Patients were randomly assigned 1:1 to receive either the FLOT or CROSS protocol. Those in the FLOT arm received repeated doses of 5-fluorouracil, leucovorin, oxaliplatin, and docetaxel every 2 weeks over 4 neoadjuvant cycles prior to surgery and 4 adjuvant cycles after surgery. In the CROSS arm, patients received neoadjuvant radiation therapy and concurrent chemotherapy with carboplatin and paclitaxel for 5 cycles in 5 weeks prior to surgery. Following neoadjuvant treatment, patients in both arms waited 4 to 6 weeks before proceeding to surgery.

The primary end point was OS. Secondary end points included PFS, recurrence-free survival, postoperative pathological stage, postoperative complications, and postsurgical quality of life.

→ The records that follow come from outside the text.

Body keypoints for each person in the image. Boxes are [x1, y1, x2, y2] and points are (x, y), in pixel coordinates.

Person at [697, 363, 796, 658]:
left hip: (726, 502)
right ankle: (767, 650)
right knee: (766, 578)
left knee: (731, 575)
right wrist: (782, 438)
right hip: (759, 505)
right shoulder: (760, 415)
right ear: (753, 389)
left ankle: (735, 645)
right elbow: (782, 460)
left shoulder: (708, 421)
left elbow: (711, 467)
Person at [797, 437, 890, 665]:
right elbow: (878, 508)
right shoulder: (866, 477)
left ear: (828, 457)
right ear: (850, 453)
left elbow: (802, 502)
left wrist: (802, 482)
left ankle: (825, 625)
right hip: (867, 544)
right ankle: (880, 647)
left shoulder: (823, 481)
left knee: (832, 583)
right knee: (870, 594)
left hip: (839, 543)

At baseline, the mean age of patients in the FLOT and CROSS arms was 63.1 years (standard deviation [SD], 8.6) vs 62.6 years (SD, 9.8), respectively. Most patients in both arms were male (89.1% vs 89.4%), had clinical T-stage cT3-4 disease (79.1% vs 81.9%), and had clinical N-stage cN+ disease (77.8% vs 81.6%). Overall, 191 patients in the FLOT arm underwent surgery compared with 180 patients in the CROSS arm.

Additional findings from ESOPEC showed that the pathological complete remission rates among patients who underwent surgery in the FLOT arm was 16.8% compared with 10.0% in the CROSS arm. In both arms, complete regression (18.3% vs 13.3%) or near complete regression (25.1% vs 39.4%) was observed. Most patients across both arms underwent an R0 resection (94.2% vs 95.0%).

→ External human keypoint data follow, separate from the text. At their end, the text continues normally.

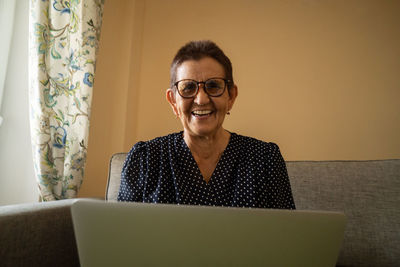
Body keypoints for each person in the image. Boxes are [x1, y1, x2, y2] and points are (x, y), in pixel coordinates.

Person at [118, 40, 295, 209]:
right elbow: (123, 234)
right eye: (188, 87)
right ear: (173, 101)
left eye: (213, 86)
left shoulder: (265, 160)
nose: (201, 99)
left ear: (231, 97)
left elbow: (287, 234)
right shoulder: (145, 160)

Patients in the predefined protocol population in the FLOT (n = 207) and CROSS (n = 196) arms achieved a median OS of 66 months (95% CI, 38-NE) vs 39 months (95% CI, 29-45), respectively (HR, 0.72; 95% CI, 0.54-0.96; P = .023). The 3-year OS rates were 58.1% vs 52.6%, respectively, and the 5-year OS rates were 51.8% vs 40.5%, respectively.

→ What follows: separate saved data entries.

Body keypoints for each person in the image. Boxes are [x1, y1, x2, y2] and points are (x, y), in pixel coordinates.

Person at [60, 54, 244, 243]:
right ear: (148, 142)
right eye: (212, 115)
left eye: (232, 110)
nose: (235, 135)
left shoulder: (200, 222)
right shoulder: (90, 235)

Results from an exploratory subgroup analysis demonstrated that the OS benefit in favor of FLOT vs CROSS was observed in all subgroups examined. The most pronounced benefit was reported in patients aged less than 60 years (HR, 0.57; 95% CI, 0.34-0.95) and those with clinical T-stage T3-4 disease (HR, 0.68; 95% CI, 0.50-0.92).

Most patients in both the FLOT and CROSS arms started neoadjuvant treatment; these patients comprised the predefined protocol population. A majority of patients in both arms completed neoadjuvant treatment (87.3% vs 67.7%) and received neoadjuvant treatment plus surgery (86.0% vs 82.9%). In the FLOT arm, 63.3% of patients received adjuvant treatment and 52.5% completed adjuvant treatment.

In the 90 days post-surgery, 3.2% of patients in the FLOT arm died compared with 5.6% in the CROSS arm. The 30-day postoperative mortality rates were 1.0% vs 1.7%, respectively At the data cutoff, 97 and 121 patients died in these respective arms.1,2

“Perioperative chemotherapy with FLOT plus surgery improves OS compared with neoadjuvant chemoradiation with CROSS plus surgery in patients with locally advanced, resectable esophageal adenocarcinoma. ESOPEC found that perioperative chemotherapy with FLOT should be preferred over neoadjuvant chemoradiation with the CROSS protocol for improving survival in resectable esophageal adenocarcinoma,” Hoeppner concluded in an oral presentation.

1. Hoeppner J, Brunner T, Lordick F, et al. Prospective randomized multicenter phase III trial comparing perioperative chemotherapy (FLOT protocol) to neoadjuvant chemoradiation (CROSS protocol) in patients with adenocarcinoma of the esophagus (ESOPEC trial).J Clin Oncol. 2024;42(suppl 17):LBA1. doi:10.1200/JCO.2024.42.17_suppl.LBA1
2. Chemotherapy before and after surgery may be new standard treatment for some patients with esophageal cancer. News Release. ASCO. June 2, 2024. Accessed June 2, 2024.
3. Perioperative chemotherapy compared to neoadjuvant chemoradiation in patients with adenocarcinoma of the esophagus (ESOPEC). Updated May 8, 2024. Accessed June 1, 2024.